Nein, es wurde durchgezogen und am besten sollte Agnes ihren Kopf hinhalten. Daria schloss für einen Moment die Augen und atmete tief ein. Einen Augenblick lang hoffte Agnes, dass sie dem Sekundenschlaf zum Opfer gefallen war, aber dann machte sie wieder die vor Müdigkeit schreienden Augen auf und sagte: "Nein. Kein Versuchsobjekt. Tu es einfach und stelle keine weiteren Fragen."
"Nein", sagte Agnes schlicht.
"Wie nein? Was heißt hier nein?", polterte Daria.
"Das heißt, dass ich nicht dein Versuchskaninchen spielen werde. Und ich werde auch nicht dein Sündenbock sein. Ich steige aus. Mach, was du willst", sagte Agnes, knallte ihre Schutzbrille auf den Boden und lief mit großen Schritten zur Tür. Sowie sie diese aufriss, verklangen die Geräusche aus der Röhre und das Bild erlosch. Die Röhre leuchtete wieder in diesigem Rot vor sich hin.

Noël wollte sich gerade von der Wohnung mit der Nummer 11 entfernen, da wurde die Tür aufgerissen und eine kleine, schmale Frau mit dunkelbraunen Haaren, die zu einem Dutt gebunden waren, kam heraus gestürmt. Ohne ihn eines Blicks zu würdigen und ohne zu grüßen verließ sie eilig das Haus. Einen kurzen Blick konnte er in das Innere der Wohnung erhaschen, dann wurde sie mit Schwung zugeknallt. Hatte er da gerade richtig gesehen?
Da war eine große, rot leuchtende Röhre gewesen. Weihnachten stand ja an und vielleicht... war das ein Teil der Dekoration? Was sollte es denn darstellen? Einen Kamin auf gar keinen Fall, denn ein Kamin leuchtete nicht.

Noël starrte die geschlossene Tür an und mit jeder Sekunde, die verstrich, wurde er zusehends unsicherer, ob er gerade richtig gesehen hatte oder ob ihm nur seine Wahrnehmung einen Streich spielte.Er rieb sich die Augen und schaute nochmal zur Tür. Ganz normal lag sie da vor ihm, wie die anderen Türen auch. Ganz unscheinbar.

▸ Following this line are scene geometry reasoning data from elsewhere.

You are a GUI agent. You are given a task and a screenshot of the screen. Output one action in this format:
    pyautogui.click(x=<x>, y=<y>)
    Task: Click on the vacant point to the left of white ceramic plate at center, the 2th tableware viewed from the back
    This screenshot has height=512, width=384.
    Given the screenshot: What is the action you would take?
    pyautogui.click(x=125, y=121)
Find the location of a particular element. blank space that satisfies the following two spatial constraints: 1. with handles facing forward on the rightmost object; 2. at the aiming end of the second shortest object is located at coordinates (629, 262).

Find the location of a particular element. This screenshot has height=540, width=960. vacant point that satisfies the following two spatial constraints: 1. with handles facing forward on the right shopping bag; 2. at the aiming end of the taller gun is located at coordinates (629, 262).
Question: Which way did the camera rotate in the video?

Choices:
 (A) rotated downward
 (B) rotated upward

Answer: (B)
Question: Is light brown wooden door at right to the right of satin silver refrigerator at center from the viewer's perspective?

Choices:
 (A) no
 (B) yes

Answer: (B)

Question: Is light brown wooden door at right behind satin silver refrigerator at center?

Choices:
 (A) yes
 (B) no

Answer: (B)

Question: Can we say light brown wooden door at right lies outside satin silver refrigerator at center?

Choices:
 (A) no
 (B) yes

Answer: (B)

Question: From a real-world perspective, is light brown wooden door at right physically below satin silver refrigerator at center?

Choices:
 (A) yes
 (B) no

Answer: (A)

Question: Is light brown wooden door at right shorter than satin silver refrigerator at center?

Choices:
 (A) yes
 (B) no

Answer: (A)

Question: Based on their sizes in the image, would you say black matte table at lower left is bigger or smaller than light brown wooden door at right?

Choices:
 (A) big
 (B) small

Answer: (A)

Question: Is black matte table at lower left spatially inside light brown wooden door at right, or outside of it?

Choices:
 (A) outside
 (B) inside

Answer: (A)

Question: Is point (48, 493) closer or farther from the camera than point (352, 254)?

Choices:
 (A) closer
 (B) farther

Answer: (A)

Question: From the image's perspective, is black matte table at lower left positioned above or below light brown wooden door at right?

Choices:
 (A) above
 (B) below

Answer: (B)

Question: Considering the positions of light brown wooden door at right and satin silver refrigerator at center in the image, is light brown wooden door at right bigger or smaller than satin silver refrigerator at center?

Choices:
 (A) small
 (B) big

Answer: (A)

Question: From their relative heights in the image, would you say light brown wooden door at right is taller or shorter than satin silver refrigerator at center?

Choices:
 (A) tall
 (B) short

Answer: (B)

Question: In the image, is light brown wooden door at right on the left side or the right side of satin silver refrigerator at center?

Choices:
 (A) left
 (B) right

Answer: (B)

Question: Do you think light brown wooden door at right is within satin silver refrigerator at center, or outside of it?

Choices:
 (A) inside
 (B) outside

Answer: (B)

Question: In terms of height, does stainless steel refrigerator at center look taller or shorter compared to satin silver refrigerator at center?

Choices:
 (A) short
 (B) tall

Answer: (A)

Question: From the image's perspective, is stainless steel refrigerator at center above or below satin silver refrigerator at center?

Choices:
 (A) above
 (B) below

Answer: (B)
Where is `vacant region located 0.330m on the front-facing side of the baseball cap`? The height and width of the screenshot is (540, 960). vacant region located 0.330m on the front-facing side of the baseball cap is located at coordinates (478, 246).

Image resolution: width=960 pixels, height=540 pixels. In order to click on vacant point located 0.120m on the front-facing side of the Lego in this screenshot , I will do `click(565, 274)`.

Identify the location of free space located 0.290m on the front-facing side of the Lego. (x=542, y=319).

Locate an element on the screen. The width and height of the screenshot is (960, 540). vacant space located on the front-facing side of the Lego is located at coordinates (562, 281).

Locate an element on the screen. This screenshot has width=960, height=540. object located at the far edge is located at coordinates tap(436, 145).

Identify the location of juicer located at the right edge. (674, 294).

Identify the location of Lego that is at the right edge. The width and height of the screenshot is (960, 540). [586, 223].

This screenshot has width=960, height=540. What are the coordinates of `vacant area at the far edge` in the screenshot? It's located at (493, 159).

Am besten, er beließ es dabei. Er versuchte gar nicht erst, für das seltsame Verhalten der Frau eine Erklärung zu finden, sondern machte sich auf den Weg durchs Treppenhaus. Das hier war ja schon komisch, aber es lagen noch einige Wohnungen vor ihm. Was wohl noch alles geschehen würde?